*** Page excerpt Section Begins ***

On Jan 18, 2011, at 5:18 PM, Daniel Kahn Gillmor wrote:
On 01/18/2011 05:05 PM, David Shaw wrote:
I don't think we want people using other than the consensus fingerprint
algorithms and methods. I suggest we make the first byte a version field,
which can be
set to '4' today for the current fingerprint, '5' for v5 keys, etc.
Are we talking about versioning the fingerprint scheme, or versioning
the key? It sounds like a versioned fingerprint scheme, not a versioned
key scheme to me.
If we say '4' means the fingerprinting standard in RFC 4880 (OpenPGPv4)
and '5' means some other fingerprint scheme then we're effectively
creating a new registry to be managed by IANA, right?
No, this would be another use of the existing public/secret key version
registry. We already have a registry that covers key versions.

*** Page excerpt Section Ends ***
*** Extracted material Section Begins ***

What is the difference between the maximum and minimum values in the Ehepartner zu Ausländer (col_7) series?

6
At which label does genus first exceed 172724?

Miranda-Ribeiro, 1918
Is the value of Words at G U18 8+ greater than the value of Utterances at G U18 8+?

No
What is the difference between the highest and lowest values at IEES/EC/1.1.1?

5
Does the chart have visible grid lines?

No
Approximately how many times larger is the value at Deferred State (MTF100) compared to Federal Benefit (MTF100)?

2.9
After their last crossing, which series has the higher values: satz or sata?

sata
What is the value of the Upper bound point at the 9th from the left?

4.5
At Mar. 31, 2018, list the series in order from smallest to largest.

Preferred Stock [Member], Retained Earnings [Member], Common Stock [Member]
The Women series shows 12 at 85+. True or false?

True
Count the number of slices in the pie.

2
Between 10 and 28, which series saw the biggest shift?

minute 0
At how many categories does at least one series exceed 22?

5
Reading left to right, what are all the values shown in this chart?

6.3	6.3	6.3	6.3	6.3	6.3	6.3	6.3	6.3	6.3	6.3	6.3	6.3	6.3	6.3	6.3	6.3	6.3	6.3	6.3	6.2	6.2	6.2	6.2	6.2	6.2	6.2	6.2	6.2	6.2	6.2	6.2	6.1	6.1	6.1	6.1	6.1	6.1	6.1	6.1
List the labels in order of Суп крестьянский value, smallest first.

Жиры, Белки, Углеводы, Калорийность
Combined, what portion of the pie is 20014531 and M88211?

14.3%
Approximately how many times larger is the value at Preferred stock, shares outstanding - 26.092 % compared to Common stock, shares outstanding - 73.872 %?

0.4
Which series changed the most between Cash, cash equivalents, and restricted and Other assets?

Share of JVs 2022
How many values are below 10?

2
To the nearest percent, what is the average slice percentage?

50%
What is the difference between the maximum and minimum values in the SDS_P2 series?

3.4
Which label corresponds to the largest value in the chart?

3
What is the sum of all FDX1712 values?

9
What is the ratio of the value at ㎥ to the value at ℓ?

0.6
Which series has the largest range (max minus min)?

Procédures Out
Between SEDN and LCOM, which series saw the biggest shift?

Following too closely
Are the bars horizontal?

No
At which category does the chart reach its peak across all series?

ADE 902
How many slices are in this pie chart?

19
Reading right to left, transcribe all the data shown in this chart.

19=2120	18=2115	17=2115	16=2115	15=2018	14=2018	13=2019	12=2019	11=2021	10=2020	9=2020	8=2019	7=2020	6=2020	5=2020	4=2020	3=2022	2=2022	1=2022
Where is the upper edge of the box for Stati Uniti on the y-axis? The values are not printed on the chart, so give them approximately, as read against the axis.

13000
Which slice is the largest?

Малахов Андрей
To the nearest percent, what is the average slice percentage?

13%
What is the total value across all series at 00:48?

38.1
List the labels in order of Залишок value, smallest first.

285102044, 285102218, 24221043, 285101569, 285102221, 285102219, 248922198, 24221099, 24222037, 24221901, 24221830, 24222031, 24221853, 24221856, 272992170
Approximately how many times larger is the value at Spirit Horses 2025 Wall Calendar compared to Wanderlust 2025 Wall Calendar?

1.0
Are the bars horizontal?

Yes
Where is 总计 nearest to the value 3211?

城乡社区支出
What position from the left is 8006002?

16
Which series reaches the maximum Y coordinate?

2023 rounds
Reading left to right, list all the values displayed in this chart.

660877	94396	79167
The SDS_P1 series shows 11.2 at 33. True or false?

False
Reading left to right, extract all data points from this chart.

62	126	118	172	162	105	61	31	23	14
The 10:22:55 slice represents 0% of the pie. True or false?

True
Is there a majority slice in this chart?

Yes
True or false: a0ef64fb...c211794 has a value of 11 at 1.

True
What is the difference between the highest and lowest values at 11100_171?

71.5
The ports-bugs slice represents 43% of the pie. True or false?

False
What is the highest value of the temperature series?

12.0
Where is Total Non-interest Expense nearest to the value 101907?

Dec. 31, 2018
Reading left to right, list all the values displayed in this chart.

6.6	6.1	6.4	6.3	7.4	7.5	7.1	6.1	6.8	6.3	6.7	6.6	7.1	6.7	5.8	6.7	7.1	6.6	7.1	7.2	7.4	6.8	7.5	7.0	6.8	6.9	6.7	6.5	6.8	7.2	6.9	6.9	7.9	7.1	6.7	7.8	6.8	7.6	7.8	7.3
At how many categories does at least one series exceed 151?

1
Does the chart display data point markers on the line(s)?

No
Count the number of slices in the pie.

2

*** Extracted material Section Ends ***

Task directions:
Continue the email exchange on versioning OpenPGP key fingerprints from its last sentence.

Response to this task:
I suppose we could skip that field and detect version based on size,
but why use heuristics when we can know for sure with a version byte?
We could also be sure if the name of the notation is precise enough.
Sorry - I wasn't clear enough. Rather than using a notation, I was saying that
if that we should define a "true" subpacket (not a notation) for this, but
define the subpacket in a flexible enough way that we won't be throwing the
subpacket away (or having to maintain it just for V4) when V5 comes.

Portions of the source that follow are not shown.